My point, which could have been make more explicit, is that you really need to know what your trying to detect. You can’t just say, as I’ve heard some do, all errors are equally likely. The chances of most bits being in error is seldom as the same as just a few bits being in error. I think this is what our intuition is telling us and why hashes, checksums, and CRCs feel more secure to us.
“1200 baud rocked!”
And our Hamming units that added error detection to the stream of crypto’ed data were humungous by today’s standards. Ah, the good ole days when things were big enough to work on without a microscope. Nothing significant to add, just reminiscing. Interesting stuff, Joe.
Ha! I was trying to think back to 1984 and what kinds of computers were around then.
The IBM personal computer (one or two floppy drives) had been out for a short while. The IBM XT (10 MByte hard drive!) came out in early 1984.
With the huge floppy discs? I just went and looked — and I had forgotten that the Commodore 64 came out in ’82.
I had to read it twice, still not sure if I really understand the material.
To sum up my technician level understanding of the material, the smaller the message size and the larger the checksum size used against the message size the more errors you can detect? As M approaches N you really get down to only two possible errors that could be missed and when M=N there is only one possible error? Of course this mean as M approaches N the more overhead involved in error checking.
Which explains the military fondness for X.25 protocol? Although the protocol itself won’t detect/prevent a MITM attack, it has very redundant error checking.
I wouldn’t say “more errors”. I would say a higher percentage of errors. When the “check” (of whatever type) is the same size as the message you can detect all errors in the message. Basically you just duplicate the message with your “check”.
I don’t know anything about X.25.
X.25 is an older networking protocol, mostly replaced by IP. You could say that the error checking mechanism is a complete resend of the recieved message back to the sender, by packet.

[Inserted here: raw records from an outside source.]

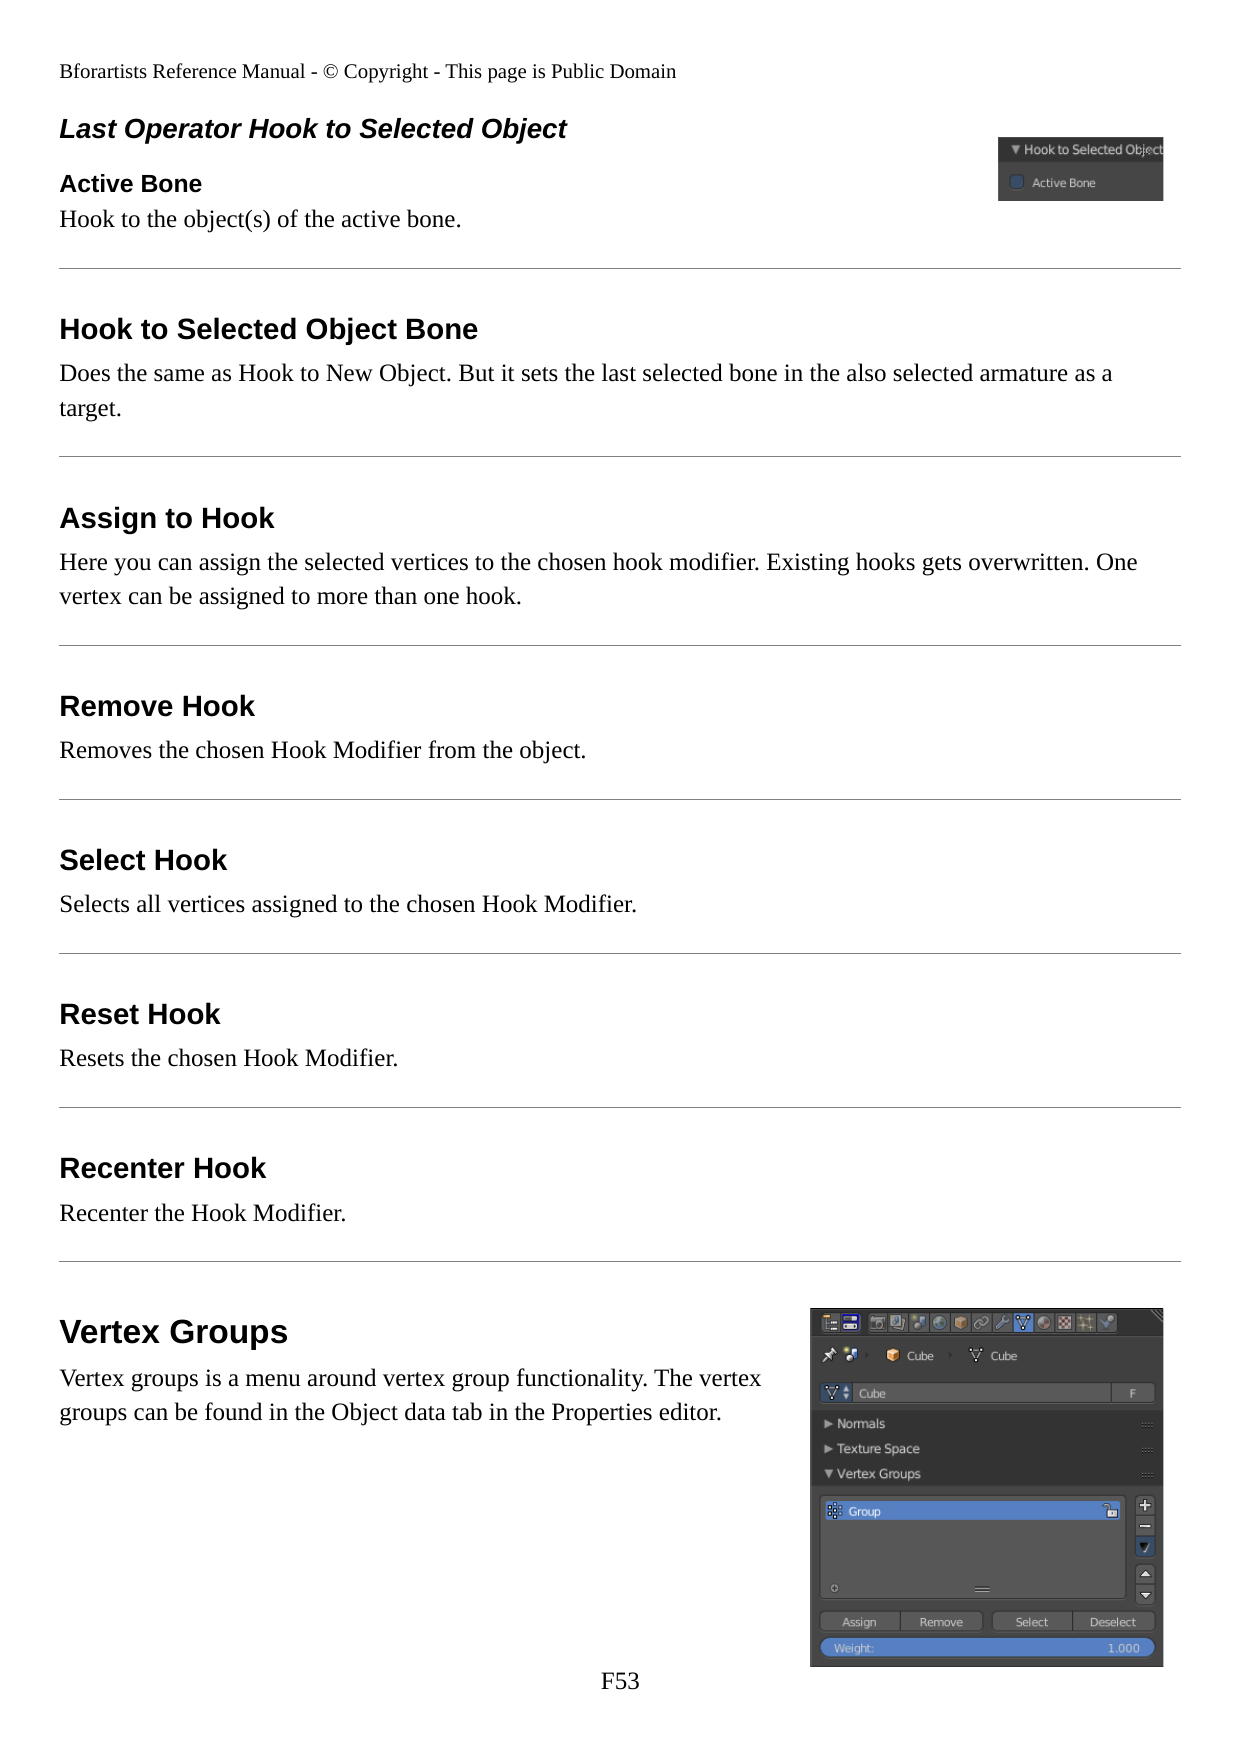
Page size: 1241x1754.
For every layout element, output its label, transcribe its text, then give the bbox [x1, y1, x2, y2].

text Vertex groups is a menu around vertex group functionality. The vertex groups can be found in the Object data tab in the Properties editor. [59, 1363, 810, 1426]
subtitle [1164, 1312, 1181, 1350]
text Hook to the object(s) of the active bone. [59, 204, 1181, 233]
subtitle [1164, 169, 1181, 198]
subtitle Active Bone [59, 169, 998, 198]
subtitle Reset Hook [59, 997, 1181, 1031]
subtitle Last Operator Hook to Selected Object [59, 113, 1181, 144]
subtitle Assign to Hook [59, 501, 1181, 534]
subtitle Recenter Hook [59, 1151, 1181, 1185]
text Here you can assign the selected vertices to the chosen hook modifier. Existing hooks gets overwritten. One vertex can be assigned to more than one hook. [59, 547, 1181, 610]
text Does the same as Hook to New Object. But it sets the last selected bone in the also selected armature as a target. [59, 358, 1181, 422]
text Removes the chosen Hook Modifier from the object. [59, 735, 1181, 764]
text Recenter the Hook Modifier. [59, 1198, 1181, 1226]
picture [998, 137, 1164, 201]
text Resets the chosen Hook Modifier. [59, 1043, 1181, 1072]
subtitle Hook to Selected Object Bone [59, 312, 1181, 346]
subtitle Vertex Groups [59, 1312, 810, 1350]
subtitle Select Hook [59, 843, 1181, 877]
text Selects all vertices assigned to the chosen Hook Modifier. [59, 889, 1181, 918]
subtitle Remove Hook [59, 689, 1181, 723]
picture [810, 1308, 1164, 1667]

So by percentage, X.25 was about 55% overhead for routing and error checking (resending each message as confirmation of receipt), where as something like ATM uses 8 bits out of each 53 byte cell for error checking (cyclic redundancy check).
The Army had a fling with ATM networks to provide a “cloud” solution to unify voice, data, and video teleconference services to tactical communications clients, but in the end just went with Cisco and Tandberg running pretty much everything over IP (although we can still run IP over ATM).

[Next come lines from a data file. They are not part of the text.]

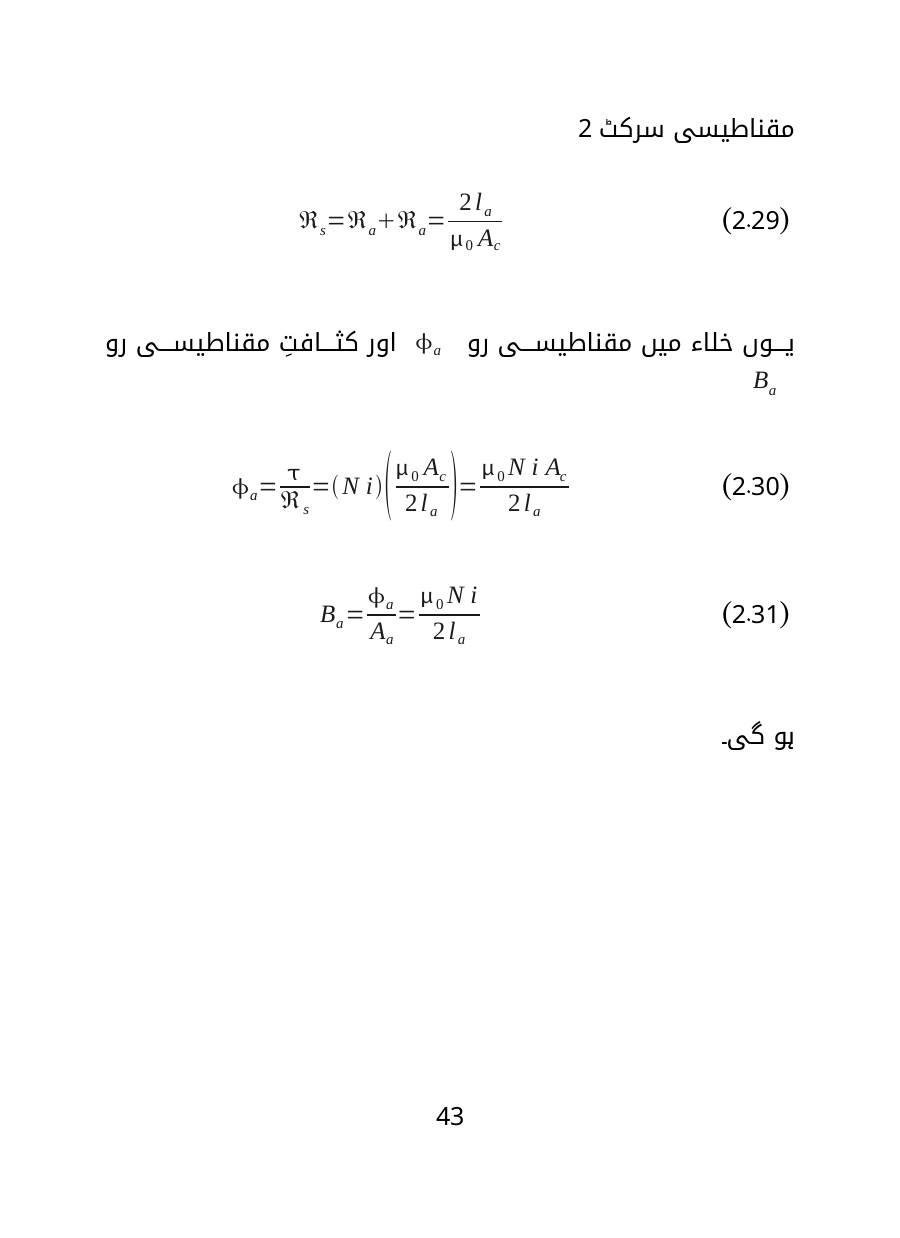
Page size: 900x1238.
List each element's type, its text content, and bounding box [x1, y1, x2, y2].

text یوں خلاء میں مقناطیسی رو اور کثافتِ مقناطیسی رو [105, 319, 795, 398]
table_header (2.31) [686, 576, 795, 666]
table_header [105, 576, 686, 666]
table_header [105, 183, 688, 273]
table_header (2.30) [688, 445, 795, 542]
table_header [105, 445, 688, 542]
text ہو گی۔ [105, 713, 795, 760]
table_header (2.29) [688, 183, 795, 273]
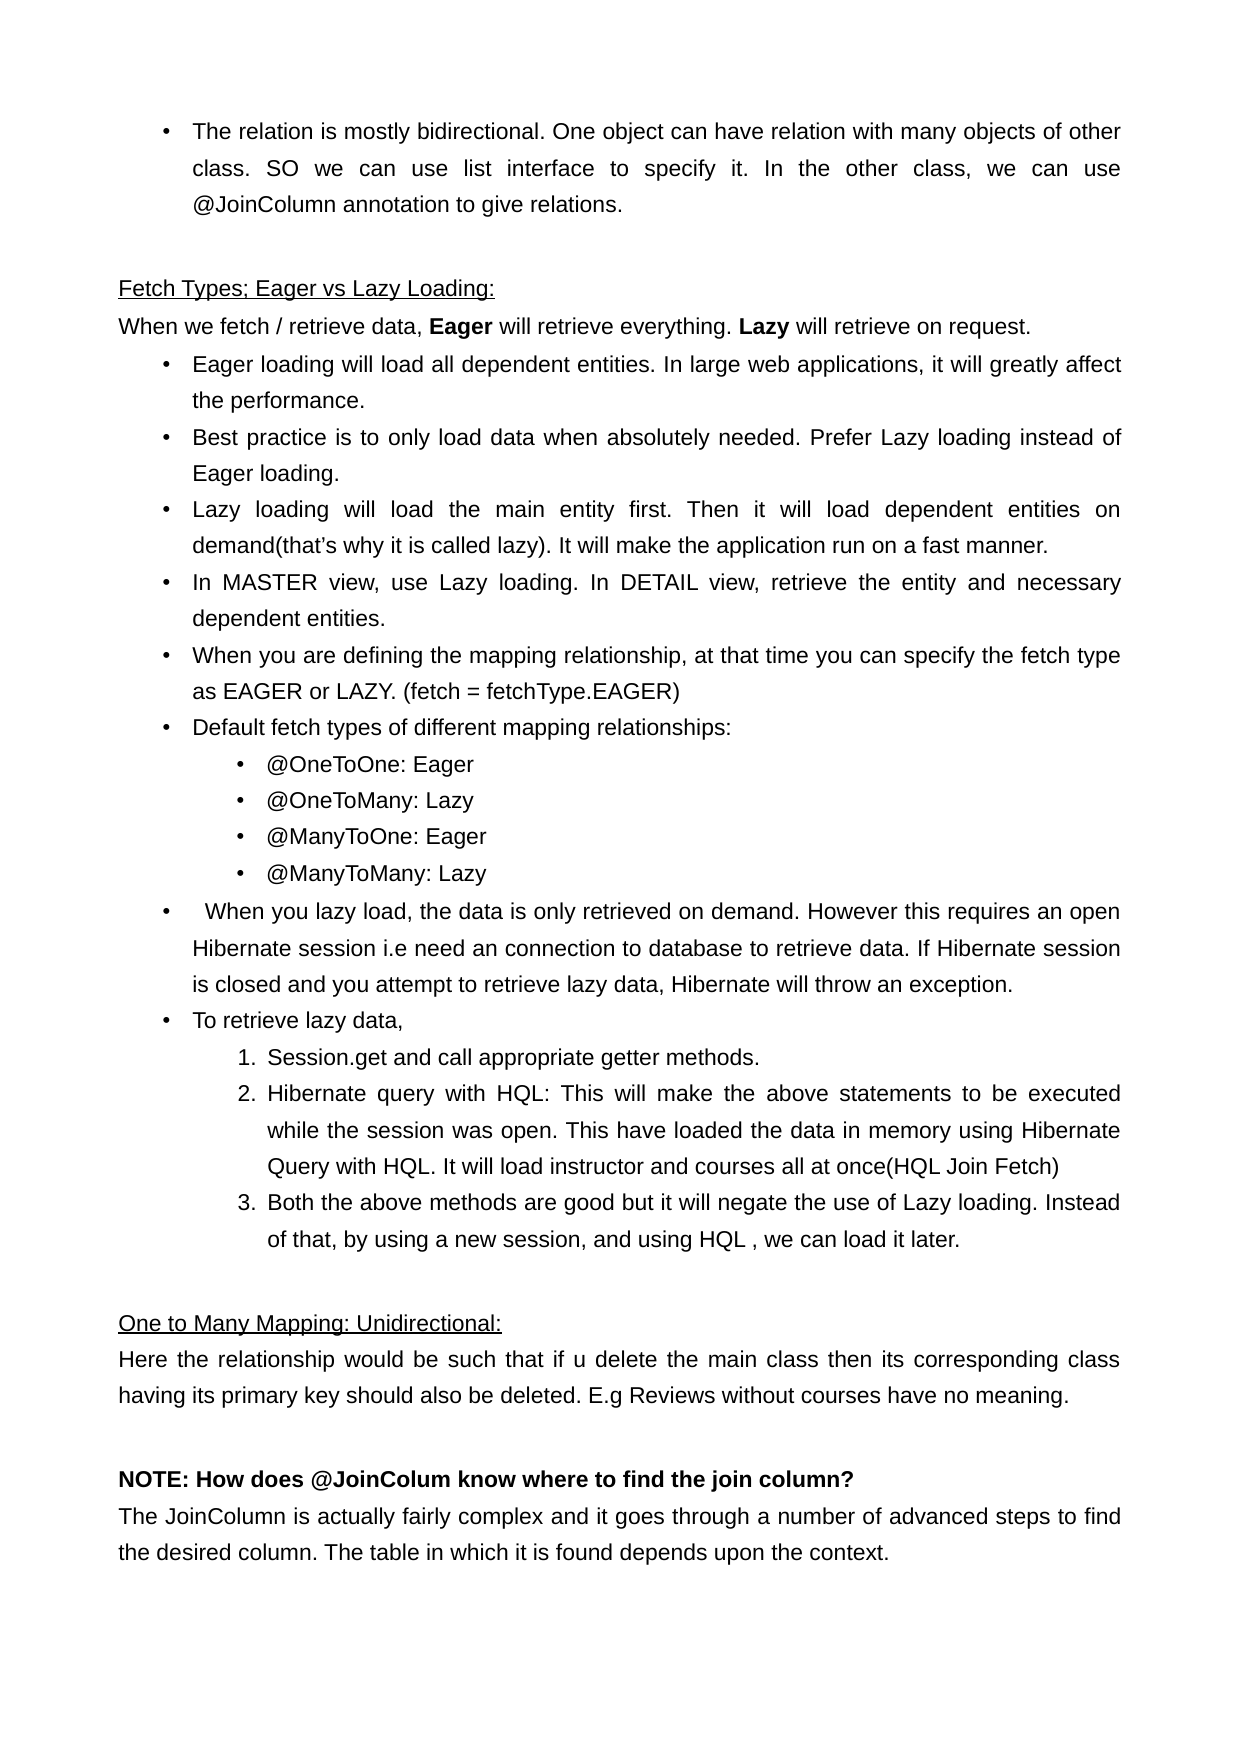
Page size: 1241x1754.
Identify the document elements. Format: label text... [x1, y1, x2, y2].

We’ve found that X.25 is great for short text messages over “dirty” radio to radio data links, where ATM is generally good enough for real time VTC.

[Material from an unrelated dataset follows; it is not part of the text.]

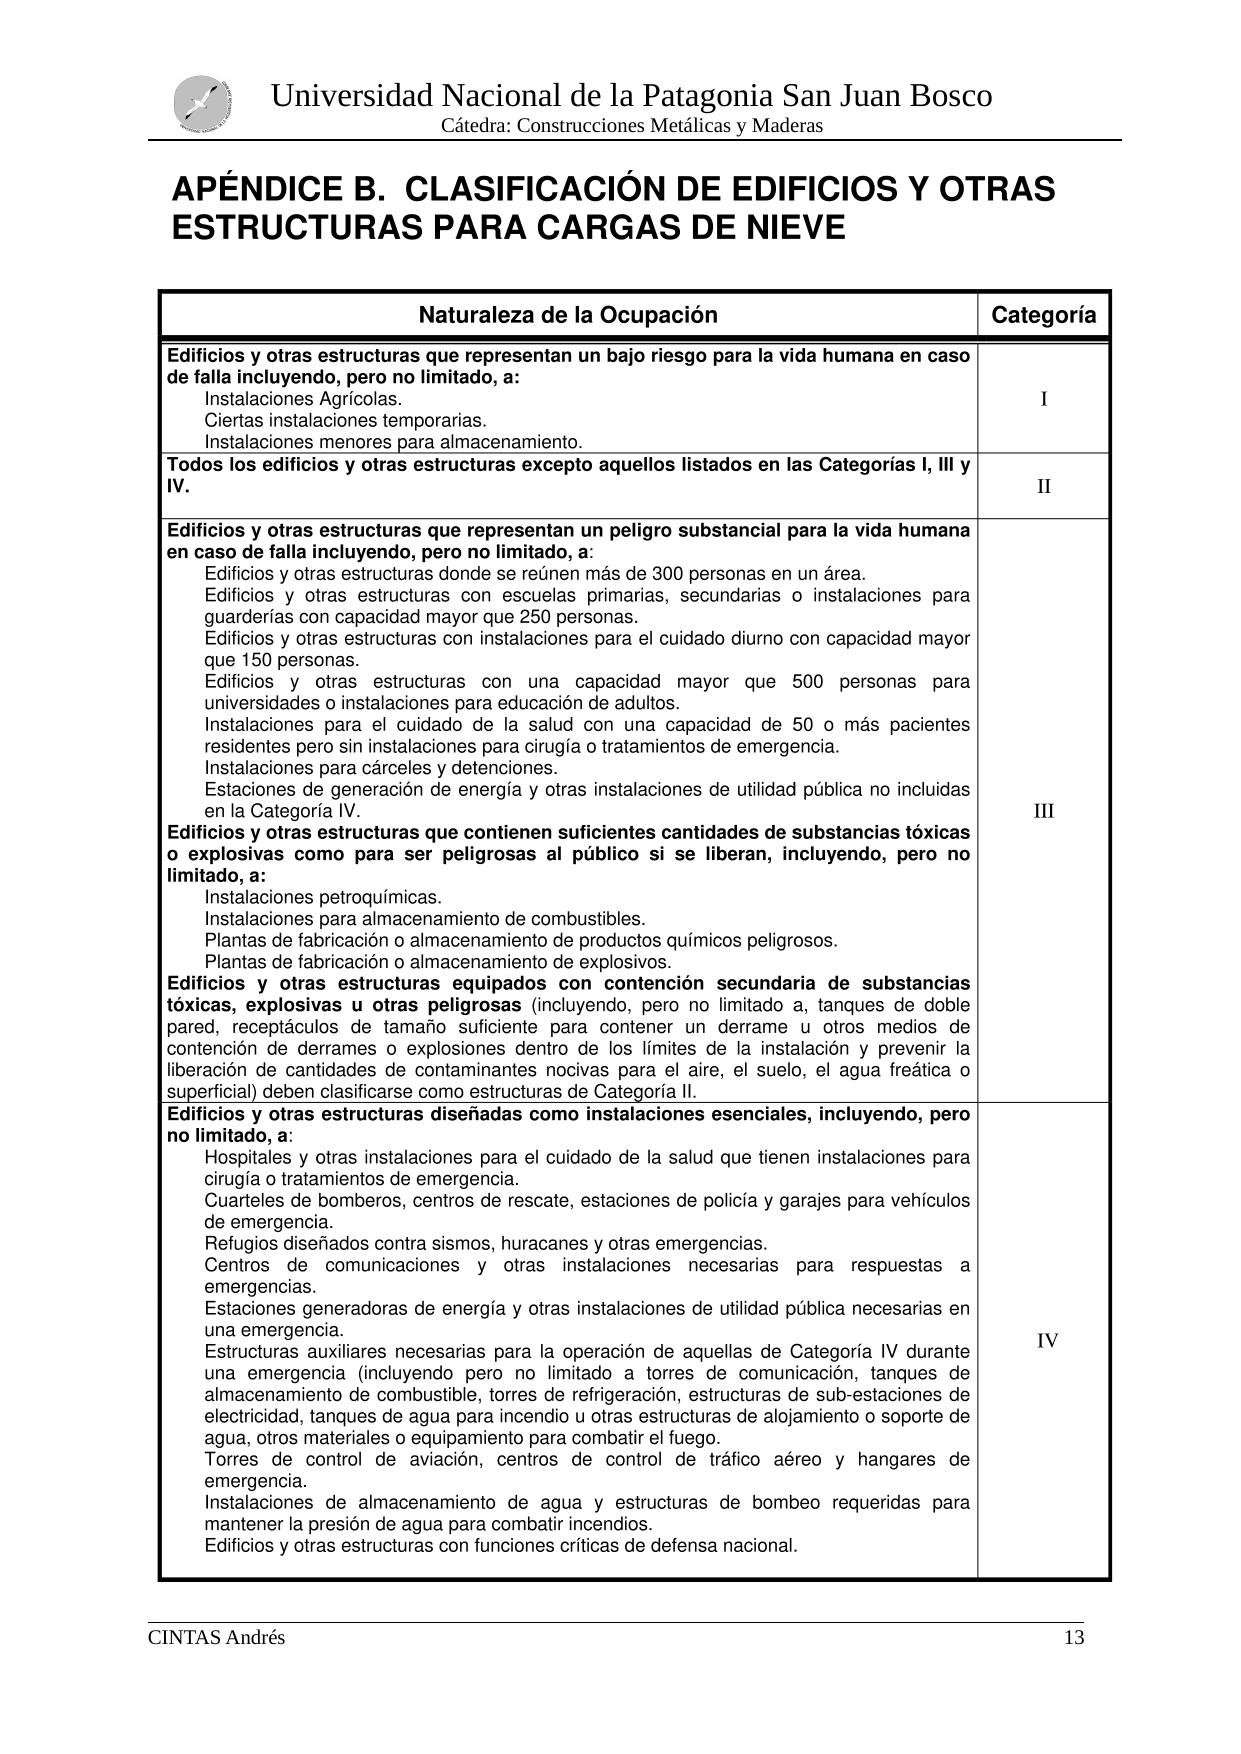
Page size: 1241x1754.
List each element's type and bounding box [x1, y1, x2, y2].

Thank you for sharing the math behind error checking. It is always good for someone with “technician” level understanding like myself to see how an Engineer looks at the technology.
The only reason I know for people liking X.25 is inertia and lack of understanding. In fact, X.25 is a poorly designed protocol — with errors that were well understood well before it was created. A good example is the two way connection handshake, when people who knew what they were doing were quite aware that you need a three way handshake.